How did congressional appropriations for ICE change between FY2023 and FY2025, and what legislative actions caused the largest shifts?
Executive summary
Congressional appropriations for U.S. Immigration and Customs Enforcement (ICE) rose sharply from FY2023 to FY2025, driven primarily by emergency and omnibus actions in 2025 that injected billions for detention, removal, and border operations; however, precise year-to-year line-item totals remain contested in public reporting and some enacted figures were still “not yet available” in secondary analyses [1] [2]. The largest legislative drivers were a March 2025 supplemental/continuing funding action that added roughly $10 billion to ICE-related programs and a subsequent July 2025 multi-year package that advocates and analysts describe as providing roughly $75 billion over four years for enforcement—figures that, when combined in some reporting, produce headline totals near $28.7 billion for ICE in 2025 [1] [3].
1. Fiscal trajectory: from FY2023 baseline to emergency-era spikes
ICE’s baseline appropriations before 2025 were substantially lower than the 2025 funding environment that included both normal appropriations and large supplemental or contingency allocations; governmental budget reports and watchdog analyses document routine adjustments and reprogramming across years, and GAO reported that DHS moved $1.8 billion within DHS accounts to assist ICE from FY2014–FY2023, underscoring a history of off‑budget shifts even before 2025’s surge [4]. Public-interest groups and legal advocacy organizations characterize FY2025 as an inflection point: some reports describe FY2025 detention and deportation funding as the largest in history, citing figures that far exceed FY2024 and earlier years, while also noting that final enacted totals for FY2025 were not uniformly available at the time of their publication [5] [2].
2. The March 2025 infusion: a $10 billion addition via a continuing resolution
One of the clearest legislative actions altering ICE’s FY2025 resources was a continuing resolution and short-term spending package enacted in March 2025 that, according to multiple accounts, added roughly $10 billion for ICE‑related activities as part of border and immigration enforcement priorities in the CR [1] [6]. That March measure also carried over policy provisions—such as authorities around certain visa caps and contingency language—that affect DHS operations and, by extension, how ICE can use funds under the CR framework [6] [7].
3. The July 2025 multi‑year funding package and the “$75 billion” framing
A July 2025 funding package described by advocacy groups and legal analysts allocated what they report as $75 billion over four years targeted to deportation and border enforcement—roughly $18.7 billion per year in that characterization—which some outlets added to the March $10 billion to arrive at a combined figure often cited for ICE resources in 2025 (producing the widely circulated $28.7 billion number) [1]. That framing comes from policy analysts and advocacy organizations (Brennan Center, American Immigration Council), which emphasize the scale and programmatic focus of the package and warn about the policy consequences of concentrating resources on detention and removals [1] [5].
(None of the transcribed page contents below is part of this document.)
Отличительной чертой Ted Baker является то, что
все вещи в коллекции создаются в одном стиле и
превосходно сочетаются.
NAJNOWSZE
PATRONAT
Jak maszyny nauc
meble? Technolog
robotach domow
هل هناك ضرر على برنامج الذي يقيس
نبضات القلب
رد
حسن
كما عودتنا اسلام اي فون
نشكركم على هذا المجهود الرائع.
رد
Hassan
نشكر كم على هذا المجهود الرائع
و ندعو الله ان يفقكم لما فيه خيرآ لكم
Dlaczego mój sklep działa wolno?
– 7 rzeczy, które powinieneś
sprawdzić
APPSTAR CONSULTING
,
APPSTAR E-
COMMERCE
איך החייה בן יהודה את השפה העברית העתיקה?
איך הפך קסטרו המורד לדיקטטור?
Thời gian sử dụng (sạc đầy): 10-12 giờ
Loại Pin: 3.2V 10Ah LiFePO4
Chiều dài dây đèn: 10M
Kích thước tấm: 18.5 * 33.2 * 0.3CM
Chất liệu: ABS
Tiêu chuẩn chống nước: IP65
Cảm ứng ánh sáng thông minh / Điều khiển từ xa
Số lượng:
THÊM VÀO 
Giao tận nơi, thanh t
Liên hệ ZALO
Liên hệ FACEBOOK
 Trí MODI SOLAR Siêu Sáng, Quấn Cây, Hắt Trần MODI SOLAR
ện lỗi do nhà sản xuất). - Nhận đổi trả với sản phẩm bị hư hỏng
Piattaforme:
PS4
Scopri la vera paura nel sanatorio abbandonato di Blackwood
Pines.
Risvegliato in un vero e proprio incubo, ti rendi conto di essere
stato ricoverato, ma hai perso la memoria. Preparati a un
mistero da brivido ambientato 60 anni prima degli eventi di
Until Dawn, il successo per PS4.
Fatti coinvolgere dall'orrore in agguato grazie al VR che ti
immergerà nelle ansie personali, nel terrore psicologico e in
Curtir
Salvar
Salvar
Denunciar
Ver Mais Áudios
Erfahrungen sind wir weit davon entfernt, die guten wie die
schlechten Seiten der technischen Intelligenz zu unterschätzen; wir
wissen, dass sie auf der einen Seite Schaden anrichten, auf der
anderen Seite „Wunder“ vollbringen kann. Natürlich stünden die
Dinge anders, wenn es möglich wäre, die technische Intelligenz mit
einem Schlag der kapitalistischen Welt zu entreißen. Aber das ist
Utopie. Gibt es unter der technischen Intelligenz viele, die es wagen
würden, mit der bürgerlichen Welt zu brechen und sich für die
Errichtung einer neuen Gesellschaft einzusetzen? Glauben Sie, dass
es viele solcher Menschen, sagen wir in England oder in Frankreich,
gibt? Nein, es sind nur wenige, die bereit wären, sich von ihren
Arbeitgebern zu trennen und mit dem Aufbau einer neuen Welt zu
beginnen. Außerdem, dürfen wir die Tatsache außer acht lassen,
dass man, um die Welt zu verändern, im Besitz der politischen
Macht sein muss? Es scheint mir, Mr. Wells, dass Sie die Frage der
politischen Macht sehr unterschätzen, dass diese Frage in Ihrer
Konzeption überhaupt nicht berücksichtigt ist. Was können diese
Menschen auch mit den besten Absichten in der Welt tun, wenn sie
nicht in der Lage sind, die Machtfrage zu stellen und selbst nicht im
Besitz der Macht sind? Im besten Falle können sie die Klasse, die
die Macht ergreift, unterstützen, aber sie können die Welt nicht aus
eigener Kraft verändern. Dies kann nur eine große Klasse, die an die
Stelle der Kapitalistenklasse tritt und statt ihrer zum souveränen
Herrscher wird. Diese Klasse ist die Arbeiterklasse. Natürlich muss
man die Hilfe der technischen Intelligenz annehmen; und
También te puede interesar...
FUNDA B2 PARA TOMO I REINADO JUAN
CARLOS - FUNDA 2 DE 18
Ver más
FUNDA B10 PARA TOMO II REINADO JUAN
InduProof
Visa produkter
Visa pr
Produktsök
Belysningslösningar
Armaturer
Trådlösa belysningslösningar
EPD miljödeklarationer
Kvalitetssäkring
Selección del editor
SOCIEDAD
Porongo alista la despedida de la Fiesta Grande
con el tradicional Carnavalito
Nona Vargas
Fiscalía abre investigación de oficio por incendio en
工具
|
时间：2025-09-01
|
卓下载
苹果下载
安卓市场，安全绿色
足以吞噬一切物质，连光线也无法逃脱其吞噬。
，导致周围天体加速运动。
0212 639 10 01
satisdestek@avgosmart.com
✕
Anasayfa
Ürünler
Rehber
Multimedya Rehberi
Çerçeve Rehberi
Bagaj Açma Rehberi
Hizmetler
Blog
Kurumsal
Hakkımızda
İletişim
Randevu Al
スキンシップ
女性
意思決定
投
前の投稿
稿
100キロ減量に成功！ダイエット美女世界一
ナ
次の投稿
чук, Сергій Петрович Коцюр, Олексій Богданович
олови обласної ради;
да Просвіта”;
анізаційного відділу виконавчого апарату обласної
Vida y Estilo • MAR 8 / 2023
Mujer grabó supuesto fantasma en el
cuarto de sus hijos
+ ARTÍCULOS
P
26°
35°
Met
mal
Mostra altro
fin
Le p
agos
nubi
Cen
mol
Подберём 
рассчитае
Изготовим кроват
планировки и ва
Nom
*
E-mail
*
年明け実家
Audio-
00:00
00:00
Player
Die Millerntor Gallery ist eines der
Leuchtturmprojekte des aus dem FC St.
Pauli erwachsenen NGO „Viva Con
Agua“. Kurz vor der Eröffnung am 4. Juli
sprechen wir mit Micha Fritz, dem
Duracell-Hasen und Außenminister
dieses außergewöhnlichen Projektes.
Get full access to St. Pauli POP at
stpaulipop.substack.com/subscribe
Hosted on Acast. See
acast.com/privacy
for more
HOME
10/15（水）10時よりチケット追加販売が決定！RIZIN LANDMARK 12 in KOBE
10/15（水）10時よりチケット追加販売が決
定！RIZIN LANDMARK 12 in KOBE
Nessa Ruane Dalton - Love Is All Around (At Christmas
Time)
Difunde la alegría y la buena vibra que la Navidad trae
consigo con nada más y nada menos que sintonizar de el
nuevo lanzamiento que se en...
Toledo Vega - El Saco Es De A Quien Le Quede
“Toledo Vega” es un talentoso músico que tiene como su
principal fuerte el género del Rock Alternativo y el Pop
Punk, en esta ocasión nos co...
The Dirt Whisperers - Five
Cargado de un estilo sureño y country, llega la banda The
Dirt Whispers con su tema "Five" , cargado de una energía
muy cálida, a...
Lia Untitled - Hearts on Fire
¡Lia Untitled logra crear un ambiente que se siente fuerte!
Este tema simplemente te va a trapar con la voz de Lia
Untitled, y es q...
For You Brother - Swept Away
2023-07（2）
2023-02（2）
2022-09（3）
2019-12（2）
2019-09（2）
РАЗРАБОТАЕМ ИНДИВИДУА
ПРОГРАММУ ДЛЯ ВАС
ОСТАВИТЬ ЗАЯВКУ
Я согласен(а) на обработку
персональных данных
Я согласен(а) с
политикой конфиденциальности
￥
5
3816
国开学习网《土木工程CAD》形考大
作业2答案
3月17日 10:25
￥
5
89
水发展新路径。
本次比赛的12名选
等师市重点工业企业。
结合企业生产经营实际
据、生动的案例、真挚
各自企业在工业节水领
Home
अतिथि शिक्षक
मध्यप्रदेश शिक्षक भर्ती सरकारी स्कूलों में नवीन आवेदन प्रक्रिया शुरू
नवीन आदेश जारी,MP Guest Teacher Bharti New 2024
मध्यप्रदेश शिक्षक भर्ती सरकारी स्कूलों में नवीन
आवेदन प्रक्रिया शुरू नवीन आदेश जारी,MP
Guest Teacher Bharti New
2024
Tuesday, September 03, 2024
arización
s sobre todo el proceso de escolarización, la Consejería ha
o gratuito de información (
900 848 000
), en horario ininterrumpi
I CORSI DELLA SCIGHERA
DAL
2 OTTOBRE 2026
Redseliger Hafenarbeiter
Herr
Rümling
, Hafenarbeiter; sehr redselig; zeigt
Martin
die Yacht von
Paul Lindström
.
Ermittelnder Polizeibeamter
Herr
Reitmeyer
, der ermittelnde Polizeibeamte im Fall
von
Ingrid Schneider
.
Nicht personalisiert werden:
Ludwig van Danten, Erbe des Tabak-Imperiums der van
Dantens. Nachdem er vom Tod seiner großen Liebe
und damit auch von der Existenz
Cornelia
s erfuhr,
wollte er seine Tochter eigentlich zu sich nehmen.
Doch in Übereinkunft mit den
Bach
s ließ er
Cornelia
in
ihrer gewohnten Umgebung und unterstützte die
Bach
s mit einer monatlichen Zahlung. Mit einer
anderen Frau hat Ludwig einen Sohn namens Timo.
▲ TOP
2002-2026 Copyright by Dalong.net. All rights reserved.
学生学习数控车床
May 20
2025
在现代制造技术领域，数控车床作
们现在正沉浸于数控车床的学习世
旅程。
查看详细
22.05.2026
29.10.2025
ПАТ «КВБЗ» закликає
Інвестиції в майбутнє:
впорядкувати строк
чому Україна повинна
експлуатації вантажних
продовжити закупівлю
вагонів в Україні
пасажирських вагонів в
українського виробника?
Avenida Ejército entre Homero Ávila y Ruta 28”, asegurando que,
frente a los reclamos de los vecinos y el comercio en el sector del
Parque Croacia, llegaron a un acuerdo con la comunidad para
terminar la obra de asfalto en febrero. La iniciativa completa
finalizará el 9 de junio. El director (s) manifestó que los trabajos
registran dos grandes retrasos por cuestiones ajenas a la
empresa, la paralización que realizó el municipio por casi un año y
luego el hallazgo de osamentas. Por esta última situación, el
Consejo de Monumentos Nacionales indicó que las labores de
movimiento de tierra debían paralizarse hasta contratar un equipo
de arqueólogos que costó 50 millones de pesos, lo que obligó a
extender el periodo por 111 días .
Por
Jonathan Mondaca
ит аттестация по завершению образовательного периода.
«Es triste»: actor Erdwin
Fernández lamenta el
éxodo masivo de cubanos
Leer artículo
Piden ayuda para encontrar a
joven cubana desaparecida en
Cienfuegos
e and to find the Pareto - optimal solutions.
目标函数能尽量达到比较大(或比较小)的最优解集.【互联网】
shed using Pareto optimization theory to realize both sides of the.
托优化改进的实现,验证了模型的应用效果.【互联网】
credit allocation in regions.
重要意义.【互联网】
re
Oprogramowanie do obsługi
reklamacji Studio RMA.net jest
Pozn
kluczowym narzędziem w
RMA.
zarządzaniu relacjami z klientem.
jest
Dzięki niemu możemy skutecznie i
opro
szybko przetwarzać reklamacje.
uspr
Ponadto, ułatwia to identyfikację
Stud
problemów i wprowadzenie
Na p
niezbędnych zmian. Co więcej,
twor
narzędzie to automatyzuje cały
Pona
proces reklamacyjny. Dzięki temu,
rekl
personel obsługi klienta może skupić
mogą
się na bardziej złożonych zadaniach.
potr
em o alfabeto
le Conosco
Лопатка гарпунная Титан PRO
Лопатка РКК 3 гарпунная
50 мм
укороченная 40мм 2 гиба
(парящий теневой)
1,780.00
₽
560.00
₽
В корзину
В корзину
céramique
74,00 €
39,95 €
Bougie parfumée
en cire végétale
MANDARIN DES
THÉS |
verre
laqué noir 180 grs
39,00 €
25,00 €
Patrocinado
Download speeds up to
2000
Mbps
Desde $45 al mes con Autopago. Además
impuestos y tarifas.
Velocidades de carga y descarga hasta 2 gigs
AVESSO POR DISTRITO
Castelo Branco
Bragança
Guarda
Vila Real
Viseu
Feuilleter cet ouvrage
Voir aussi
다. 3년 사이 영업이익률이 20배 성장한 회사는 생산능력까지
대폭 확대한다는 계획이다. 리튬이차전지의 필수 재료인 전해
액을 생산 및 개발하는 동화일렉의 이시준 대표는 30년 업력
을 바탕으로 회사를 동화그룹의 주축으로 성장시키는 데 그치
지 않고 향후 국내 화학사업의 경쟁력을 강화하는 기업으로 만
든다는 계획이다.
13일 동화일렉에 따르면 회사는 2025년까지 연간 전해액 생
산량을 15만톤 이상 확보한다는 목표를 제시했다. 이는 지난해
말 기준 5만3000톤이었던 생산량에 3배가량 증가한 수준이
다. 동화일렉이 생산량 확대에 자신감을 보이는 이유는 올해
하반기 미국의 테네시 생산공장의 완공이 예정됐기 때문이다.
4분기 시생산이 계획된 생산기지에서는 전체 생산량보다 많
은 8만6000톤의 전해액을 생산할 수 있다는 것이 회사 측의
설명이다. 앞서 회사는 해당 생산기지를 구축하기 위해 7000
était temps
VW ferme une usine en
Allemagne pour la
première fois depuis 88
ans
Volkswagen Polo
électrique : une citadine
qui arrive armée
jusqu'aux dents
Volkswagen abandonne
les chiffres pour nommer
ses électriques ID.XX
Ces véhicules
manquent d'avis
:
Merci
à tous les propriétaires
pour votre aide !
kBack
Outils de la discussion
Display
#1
4. What legislative mechanics produced the largest shifts
The two most consequential legislative mechanics were (a) emergency/supplemental-style funding and continuing resolutions that bypassed the regular appropriations timetable and allowed large front-loaded resources for DHS components, and (b) inclusion of multi-year enforcement funding within a broader reconciliation or omnibus framework that locked in multi-year spending figures and contingencies tied to border metrics—both approaches amplified ICE’s resource base beyond standard annual appropriations [3] [7]. Congressional riders, general provisions, and rescission items in the DHS appropriations process also changed the “score” of bills and the availability of funds, and CRS reporting documents several procedural provisions (for example, rescissions and contingency funds) that materially affected FY2025 DHS resource flows [7] [8].
5. Competing narratives, agendas, and limits of the public record
Advocacy groups on both sides frame the shifts to support opposing narratives: immigrant‑rights groups call the 2025 funding the largest-ever investment in detention and deportation and warn of humanitarian harm, while enforcement and border‑security advocates portray the funding as essential to operational readiness and border control [5] [6]. Independent oversight notes—such as GAO’s work on reprogramming and ICE’s reliance on intra‑DHS transfers—show that published appropriations totals can understate the full fiscal picture because agencies frequently move funds internally [4]. Some contemporaneous analyses also caution that revised enacted FY2025 totals were still being compiled when they published, meaning precise comparable FY2023-to-FY2025 line‑item figures are not consistently available across sources [2].